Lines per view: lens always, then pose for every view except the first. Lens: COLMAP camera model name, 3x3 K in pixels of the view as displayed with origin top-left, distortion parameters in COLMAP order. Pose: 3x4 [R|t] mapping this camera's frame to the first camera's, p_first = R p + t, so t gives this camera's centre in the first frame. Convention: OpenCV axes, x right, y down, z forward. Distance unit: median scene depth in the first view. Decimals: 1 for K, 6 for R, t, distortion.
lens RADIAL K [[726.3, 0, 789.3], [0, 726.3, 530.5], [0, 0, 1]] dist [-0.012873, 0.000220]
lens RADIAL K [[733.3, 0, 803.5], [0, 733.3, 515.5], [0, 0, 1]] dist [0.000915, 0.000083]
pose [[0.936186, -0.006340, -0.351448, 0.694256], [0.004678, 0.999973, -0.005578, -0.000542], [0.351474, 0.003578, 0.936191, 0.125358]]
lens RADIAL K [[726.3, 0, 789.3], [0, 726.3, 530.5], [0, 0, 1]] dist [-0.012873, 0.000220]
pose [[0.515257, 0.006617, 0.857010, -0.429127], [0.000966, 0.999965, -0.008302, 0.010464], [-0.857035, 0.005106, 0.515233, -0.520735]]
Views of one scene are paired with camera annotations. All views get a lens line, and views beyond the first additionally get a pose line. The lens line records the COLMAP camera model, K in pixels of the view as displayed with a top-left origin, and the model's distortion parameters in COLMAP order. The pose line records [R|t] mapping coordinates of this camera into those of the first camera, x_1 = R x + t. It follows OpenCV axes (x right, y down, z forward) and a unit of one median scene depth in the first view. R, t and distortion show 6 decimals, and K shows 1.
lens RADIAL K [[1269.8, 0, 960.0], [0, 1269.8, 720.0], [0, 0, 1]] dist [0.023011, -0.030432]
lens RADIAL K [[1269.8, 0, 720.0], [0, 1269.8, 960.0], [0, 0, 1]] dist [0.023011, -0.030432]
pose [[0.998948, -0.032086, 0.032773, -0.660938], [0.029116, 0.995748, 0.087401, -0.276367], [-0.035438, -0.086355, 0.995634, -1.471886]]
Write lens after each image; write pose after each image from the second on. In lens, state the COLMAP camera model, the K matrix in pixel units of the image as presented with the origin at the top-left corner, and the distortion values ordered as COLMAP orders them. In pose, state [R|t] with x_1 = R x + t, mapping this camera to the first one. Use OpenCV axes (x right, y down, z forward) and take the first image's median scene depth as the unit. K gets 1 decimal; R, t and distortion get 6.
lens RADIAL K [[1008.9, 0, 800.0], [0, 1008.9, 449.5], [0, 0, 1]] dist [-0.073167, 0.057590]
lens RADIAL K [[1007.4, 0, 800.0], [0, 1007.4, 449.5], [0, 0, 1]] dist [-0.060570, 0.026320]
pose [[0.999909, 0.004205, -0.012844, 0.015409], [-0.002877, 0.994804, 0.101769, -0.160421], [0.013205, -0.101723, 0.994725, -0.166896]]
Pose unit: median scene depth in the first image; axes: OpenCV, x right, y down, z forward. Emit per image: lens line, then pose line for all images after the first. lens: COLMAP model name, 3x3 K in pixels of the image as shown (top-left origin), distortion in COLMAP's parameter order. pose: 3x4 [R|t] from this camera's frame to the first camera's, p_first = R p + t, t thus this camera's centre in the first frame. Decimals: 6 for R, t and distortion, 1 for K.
──────
▶ AIM OF THE EXERCISE
Reproduce the entries above, replacing every occurrence of "distortion" with "radial distortion" and leaving all other text unchanged.

▶ COMPLETED TASK
Lines per view: lens always, then pose for every view except the first. Lens: COLMAP camera model name, 3x3 K in pixels of the view as displayed with origin top-left, radial distortion parameters in COLMAP order. Pose: 3x4 [R|t] mapping this camera's frame to the first camera's, p_first = R p + t, so t gives this camera's centre in the first frame. Convention: OpenCV axes, x right, y down, z forward. Distance unit: median scene depth in the first view. Decimals: 1 for K, 6 for R, t, radial distortion.
lens RADIAL K [[726.3, 0, 789.3], [0, 726.3, 530.5], [0, 0, 1]] dist [-0.012873, 0.000220]
lens RADIAL K [[733.3, 0, 803.5], [0, 733.3, 515.5], [0, 0, 1]] dist [0.000915, 0.000083]
pose [[0.936186, -0.006340, -0.351448, 0.694256], [0.004678, 0.999973, -0.005578, -0.000542], [0.351474, 0.003578, 0.936191, 0.125358]]
lens RADIAL K [[726.3, 0, 789.3], [0, 726.3, 530.5], [0, 0, 1]] dist [-0.012873, 0.000220]
pose [[0.515257, 0.006617, 0.857010, -0.429127], [0.000966, 0.999965, -0.008302, 0.010464], [-0.857035, 0.005106, 0.515233, -0.520735]]
Views of one scene are paired with camera annotations. All views get a lens line, and views beyond the first additionally get a pose line. The lens line records the COLMAP camera model, K in pixels of the view as displayed with a top-left origin, and the model's radial distortion parameters in COLMAP order. The pose line records [R|t] mapping coordinates of this camera into those of the first camera, x_1 = R x + t. It follows OpenCV axes (x right, y down, z forward) and a unit of one median scene depth in the first view. R, t and radial distortion show 6 decimals, and K shows 1.
lens RADIAL K [[1269.8, 0, 960.0], [0, 1269.8, 720.0], [0, 0, 1]] dist [0.023011, -0.030432]
lens RADIAL K [[1269.8, 0, 720.0], [0, 1269.8, 960.0], [0, 0, 1]] dist [0.023011, -0.030432]
pose [[0.998948, -0.032086, 0.032773, -0.660938], [0.029116, 0.995748, 0.087401, -0.276367], [-0.035438, -0.086355, 0.995634, -1.471886]]
Write lens after each image; write pose after each image from the second on. In lens, state the COLMAP camera model, the K matrix in pixel units of the image as presented with the origin at the top-left corner, and the radial distortion values ordered as COLMAP orders them. In pose, state [R|t] with x_1 = R x + t, mapping this camera to the first one. Use OpenCV axes (x right, y down, z forward) and take the first image's median scene depth as the unit. K gets 1 decimal; R, t and radial distortion get 6.
lens RADIAL K [[1008.9, 0, 800.0], [0, 1008.9, 449.5], [0, 0, 1]] dist [-0.073167, 0.057590]
lens RADIAL K [[1007.4, 0, 800.0], [0, 1007.4, 449.5], [0, 0, 1]] dist [-0.060570, 0.026320]
pose [[0.999909, 0.004205, -0.012844, 0.015409], [-0.002877, 0.994804, 0.101769, -0.160421], [0.013205, -0.101723, 0.994725, -0.166896]]
Pose unit: median scene depth in the first image; axes: OpenCV, x right, y down, z forward. Emit per image: lens line, then pose line for all images after the first. lens: COLMAP model name, 3x3 K in pixels of the image as shown (top-left origin), radial distortion in COLMAP's parameter order. pose: 3x4 [R|t] from this camera's frame to the first camera's, p_first = R p + t, t thus this camera's centre in the first frame. Decimals: 6 for R, t and radial distortion, 1 for K.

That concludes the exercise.